Но ведь Высоцкий-то вроде не держал душу на засове, выпускал ее на волю и от опасности не укрывался. Зачем ему брать на себя чужие грехи и слабости? А затем, что с историей можно говорить только на «мы», принимая на себя ответственность за все свое поколение:
Правдивая исповедь невозможна без максималистской беспощадности к себе, и беспощадность эта излишней не бывает. Пока мы живем, погруженные в свои творческие замыслы и свершения, стараясь не думать о политике, политика сама берется за нас. На исходе семьдесят девятого года, в ночь с двадцать седьмого на двадцать восьмое декабря, СССР вводит свои войска («ограниченный контингент», как говорится в официальных документах) на территорию Афганистана. Услышав об этом, Высоцкий спешит обсудить новость с Вадимом Тумановым. Придя к нему, прямо с порога бросает: «Совсем, б…ь, о…ели!»
Его тянет прямо сейчас пойти к академику Сахарову и вместе с ним выступить против нелюдей, находящихся у власти.
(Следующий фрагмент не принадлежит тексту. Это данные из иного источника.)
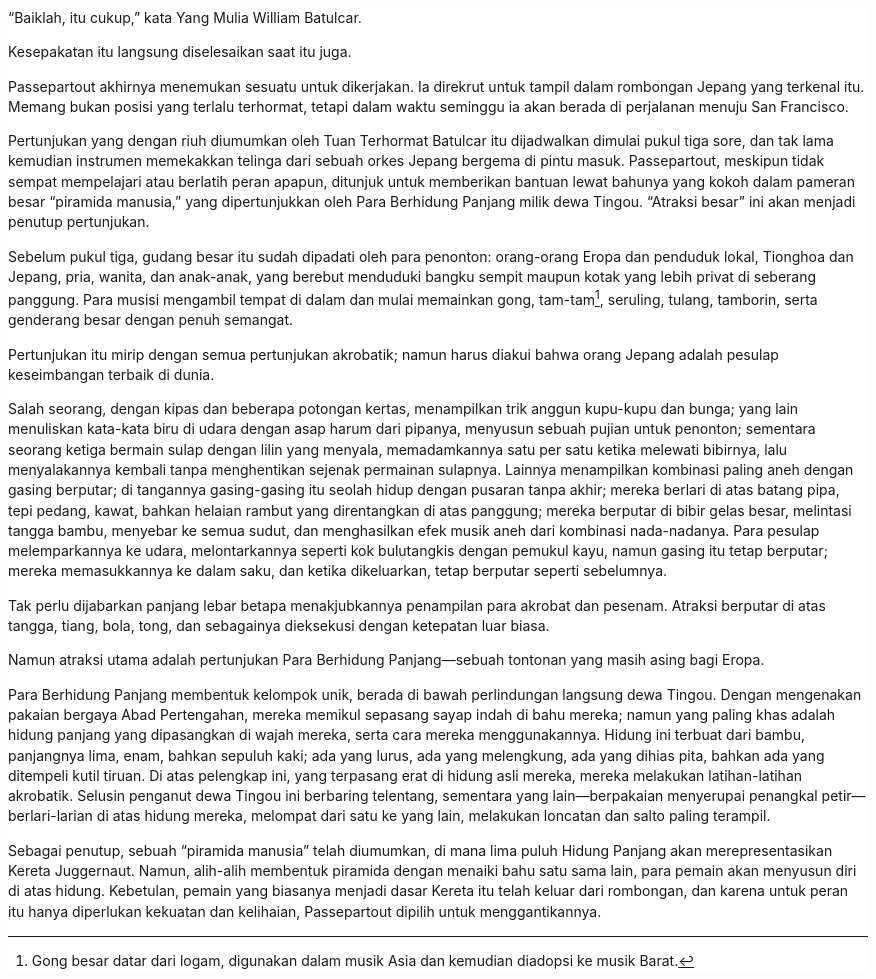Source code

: “Baiklah, itu cukup,” kata Yang Mulia William Batulcar.

Kesepakatan itu langsung diselesaikan saat itu juga.

Passepartout akhirnya menemukan sesuatu untuk dikerjakan. Ia direkrut untuk tampil dalam rombongan Jepang yang terkenal itu. Memang bukan posisi yang terlalu terhormat, tetapi dalam waktu seminggu ia akan berada di perjalanan menuju San Francisco.

Pertunjukan yang dengan riuh diumumkan oleh Tuan Terhormat Batulcar itu dijadwalkan dimulai pukul tiga sore, dan tak lama kemudian instrumen memekakkan telinga dari sebuah orkes Jepang bergema di pintu masuk. Passepartout, meskipun tidak sempat mempelajari atau berlatih peran apapun, ditunjuk untuk memberikan bantuan lewat bahunya yang kokoh dalam pameran besar “piramida manusia,” yang dipertunjukkan oleh Para Berhidung Panjang milik dewa Tingou. “Atraksi besar” ini akan menjadi penutup pertunjukan.

Sebelum pukul tiga, gudang besar itu sudah dipadati oleh para penonton: orang-orang Eropa dan penduduk lokal, Tionghoa dan Jepang, pria, wanita, dan anak-anak, yang berebut menduduki bangku sempit maupun kotak yang lebih privat di seberang panggung. Para musisi mengambil tempat di dalam dan mulai memainkan gong, tam-tam[^7], seruling, tulang, tamborin, serta genderang besar dengan penuh semangat.

Pertunjukan itu mirip dengan semua pertunjukan akrobatik; namun harus diakui bahwa orang Jepang adalah pesulap keseimbangan terbaik di dunia.

Salah seorang, dengan kipas dan beberapa potongan kertas, menampilkan trik anggun kupu-kupu dan bunga; yang lain menuliskan kata-kata biru di udara dengan asap harum dari pipanya, menyusun sebuah pujian untuk penonton; sementara seorang ketiga bermain sulap dengan lilin yang menyala, memadamkannya satu per satu ketika melewati bibirnya, lalu menyalakannya kembali tanpa menghentikan sejenak permainan sulapnya. Lainnya menampilkan kombinasi paling aneh dengan gasing berputar; di tangannya gasing-gasing itu seolah hidup dengan pusaran tanpa akhir; mereka berlari di atas batang pipa, tepi pedang, kawat, bahkan helaian rambut yang direntangkan di atas panggung; mereka berputar di bibir gelas besar, melintasi tangga bambu, menyebar ke semua sudut, dan menghasilkan efek musik aneh dari kombinasi nada-nadanya. Para pesulap melemparkannya ke udara, melontarkannya seperti kok bulutangkis dengan pemukul kayu, namun gasing itu tetap berputar; mereka memasukkannya ke dalam saku, dan ketika dikeluarkan, tetap berputar seperti sebelumnya.

Tak perlu dijabarkan panjang lebar betapa menakjubkannya penampilan para akrobat dan pesenam. Atraksi berputar di atas tangga, tiang, bola, tong, dan sebagainya dieksekusi dengan ketepatan luar biasa.

Namun atraksi utama adalah pertunjukan Para Berhidung Panjang—sebuah tontonan yang masih asing bagi Eropa.

Para Berhidung Panjang membentuk kelompok unik, berada di bawah perlindungan langsung dewa Tingou. Dengan mengenakan pakaian bergaya Abad Pertengahan, mereka memikul sepasang sayap indah di bahu mereka; namun yang paling khas adalah hidung panjang yang dipasangkan di wajah mereka, serta cara mereka menggunakannya. Hidung ini terbuat dari bambu, panjangnya lima, enam, bahkan sepuluh kaki; ada yang lurus, ada yang melengkung, ada yang dihias pita, bahkan ada yang ditempeli kutil tiruan. Di atas pelengkap ini, yang terpasang erat di hidung asli mereka, mereka melakukan latihan-latihan akrobatik. Selusin penganut dewa Tingou ini berbaring telentang, sementara yang lain—berpakaian menyerupai penangkal petir—berlari-larian di atas hidung mereka, melompat dari satu ke yang lain, melakukan loncatan dan salto paling terampil.

Sebagai penutup, sebuah “piramida manusia” telah diumumkan, di mana lima puluh Hidung Panjang akan merepresentasikan Kereta Juggernaut. Namun, alih-alih membentuk piramida dengan menaiki bahu satu sama lain, para pemain akan menyusun diri di atas hidung. Kebetulan, pemain yang biasanya menjadi dasar Kereta itu telah keluar dari rombongan, dan karena untuk peran itu hanya diperlukan kekuatan dan kelihaian, Passepartout dipilih untuk menggantikannya.


[^1]: Tempat khas di Jepang untuk minum teh dan menyajikan makanan ringan.
[^2]: Mengacu pada P.T. Barnum (1810–1891), impresario terkenal asal Amerika yang mendirikan sirkus dan dikenal sebagai “raja hiburan”.
[^3]: Sebutan puitis untuk Jepang, merujuk pada julukannya sebagai “Negeri Matahari Terbit”.
[^4]: Sebutan untuk Amerika Serikat.
[^5]: Instrumen musik gesek besar, mirip dengan biola bas/kontrabas.
[^6]: Ekspresi wajah berlebihan atau lucu, sering digunakan dalam konteks hiburan dan lawakan.
[^7]: Gong besar datar dari logam, digunakan dalam musik Asia dan kemudian diadopsi ke musik Barat.
[^8]: Lampu-lampu panggung yang biasanya dipasang di bagian depan panggung (di tepi lantai panggung dekat penonton), digunakan untuk menerangi aktor dari bawah.
[^9]: Bagian balkon atau tempat duduk bertingkat di sisi kanan teater, biasanya diperuntukkan bagi penonton kelas menengah ke bawah pada masa itu.
[^10]: Ruang depan atau area masuk sebuah gedung teater/tempat pertunjukan sebelum masuk ke auditorium utama.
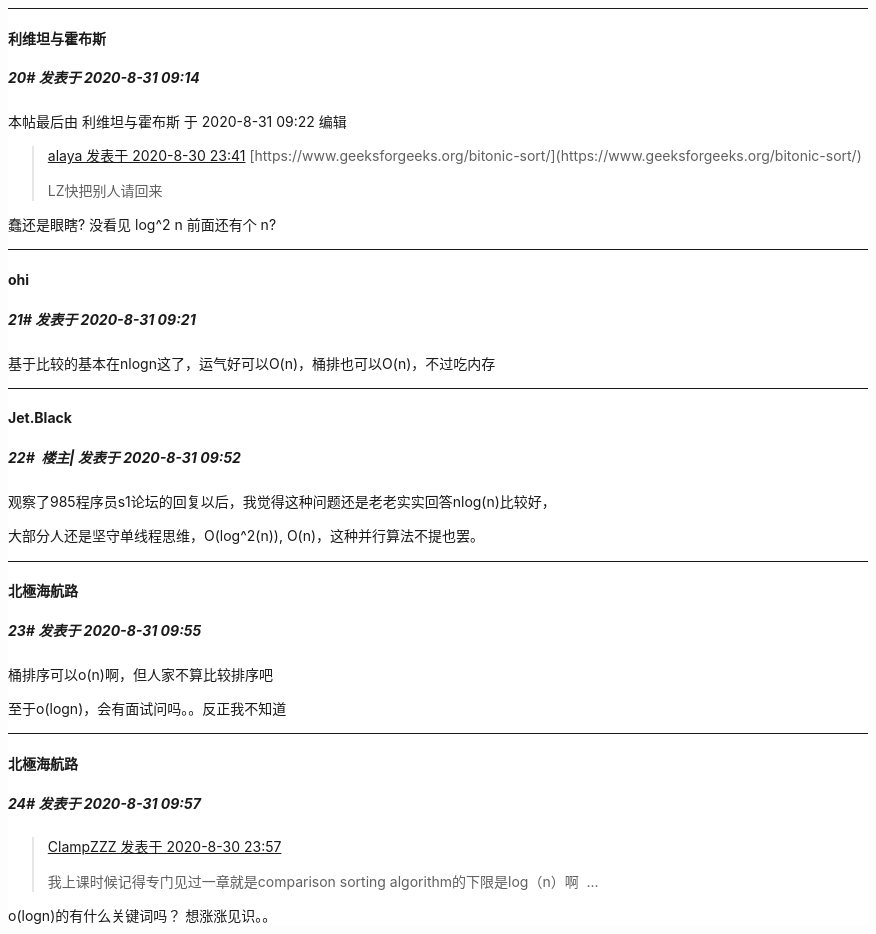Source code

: -----

####  利维坦与霍布斯  
##### 20#       发表于 2020-8-31 09:14


 本帖最后由 利维坦与霍布斯 于 2020-8-31 09:22 编辑 
<blockquote><a href="httphttps://bbs.saraba1st.com/2b/forum.php?mod=redirect&amp;goto=findpost&amp;pid=48595771&amp;ptid=1957368" target="_blank">alaya 发表于 2020-8-30 23:41</a>
[https://www.geeksforgeeks.org/bitonic-sort/](https://www.geeksforgeeks.org/bitonic-sort/)


LZ快把别人请回来</blockquote>
蠢还是眼瞎? 没看见 log^2 n 前面还有个 n?


-----

####  ohi  
##### 21#       发表于 2020-8-31 09:21


基于比较的基本在nlogn这了，运气好可以O(n)，桶排也可以O(n)，不过吃内存


-----

####  Jet.Black  
##### 22#         楼主| 发表于 2020-8-31 09:52


观察了985程序员s1论坛的回复以后，我觉得这种问题还是老老实实回答nlog(n)比较好，


大部分人还是坚守单线程思维，O(log^2(n)), O(n)，这种并行算法不提也罢。


-----

####  北極海航路  
##### 23#       发表于 2020-8-31 09:55


桶排序可以o(n)啊，但人家不算比较排序吧

至于o(logn)，会有面试问吗。。反正我不知道


-----

####  北極海航路  
##### 24#       发表于 2020-8-31 09:57


<blockquote><a href="httphttps://bbs.saraba1st.com/2b/forum.php?mod=redirect&amp;goto=findpost&amp;pid=48595880&amp;ptid=1957368" target="_blank">ClampZZZ 发表于 2020-8-30 23:57</a>

我上课时候记得专门见过一章就是comparison sorting algorithm的下限是log（n）啊  ...</blockquote>
o(logn)的有什么关键词吗？ 想涨涨见识。。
Вадим уговаривает пока этого не делать:
— Твоих песен ждут сотни тысяч людей. Ты сам не понимаешь, что ты значишь для России. Ты делаешь не меньше, чем Сахаров и Солженицын!
Может, это и так. Вспомнилось, как пел у Люды Максаковой в семьдесят пятом году. Ее попросили что-то сказать на кинокамеру, и она выдала: «От нашего времени останутся только Сахаров, Солженицын и Высоцкий». Но все равно тяжело. По сути дела, идет война, а мы смиренно слушаем, как нам впаривают что-то про «интернациональный долг». И гордимся всенародным успехом нашего высокохудожественного фильма о подвигах советской милиции. А потом, когда поубивают множество людей, своих и чужих, мы начнем осторожненько намекать на это в остроумных песнях и эффектных спектаклях… Нет, жить и писать по-прежнему уже не хочется. И муза все упорнее диктует речи прямые и недвусмысленные.
Вылет пятый. В Созвездии ОВГ: Окуджава, Высоцкий, Галич
Звезда Высоцкого на небе отечественной культуры горит все ярче. Сопоставление его имени с именами Пушкина, Блока, Есенина, Маяковского сегодня выглядит вполне естественно. Но сам процесс восхождения этой поэтической звезды неотделим от истории авторской песни, и здесь существует святая для многих «троица»: Окуджава, Высоцкий, Галич.
«Высоцкий есть исторический деятель, никуда от этого не денешься» — эта характеристика, данная Н. Я. Эйдельманом, может быть распространена также на Окуджаву и Галича. Еще не вполне утихли споры о том, кто из отечественных бардов может называться поэтом в полном смысле слова. Между тем со временем становится ясно, что известная формула Е. Евтушенко «Поэт в России больше, чем поэт» скорее может приобрести осмысленность в применении не к самому ее автору и не к иным широко известным подцензурным стихотворцам, а как раз к трем легендарным бардам. Они и выражали неофициальное общественное мнение, и формировали его.
В 1998 году мною был предложен проект комплексного исследования «Окуджава — Высоцкий — Галич» (сокращенно ОВГ). И тема, и обозначающая ее аббревиатура были приняты в кругу исследователей авторской песни; появились работы, практически реализующие данную программу. В том числе моя маленькая трилогия, с которой хочу познакомить читателей.
ОВГ: Личность и прием
Взаимодействие трех бардов с их современниками несводимо к модели «автор — читатель», это более сложная межличностная коммуникация. Не только для столичной литературно-художественной публики, слушавшей «Булата», «Володю» и «Сашу» в домашних компаниях, но и для широкой аудитории, внимавшей магнитофонным записям, важен был человеческий контакт с поющими поэтами. Интерес к личностям Окуджавы, Высоцкого и Галича не ослабевает и по сей день, что находит отражение в посвященной им мемуарной и биографической литературе.
Песни Окуджавы поначалу воспринимались как явление маргинальное и эпатирующее. Таковыми они и были по отношению к советскому поэтическому мейнстриму, в том числе и к стихам самого Окуджавы, публиковавшимся в калужской газете «Молодой ленинец» и вошедшим в сборник «Лирика» 1956 года. К примеру, песня «А мы швейцару: „Отворите двери!..“» (1957–1958) отмечена парадоксальными сдвигами на всех уровнях: разговорная интонация, акцентный стих, нерегулярность рифмовки, приземленность лексики, полукриминальный облик «лирического героя». Вместе с тем здесь содержатся предпосылки для дальнейшей гармонизации: упоминаемая в монологе Люба — потенциальный элемент триады «Вера, Надежда, Любовь» в песне «Три сестры» (1959).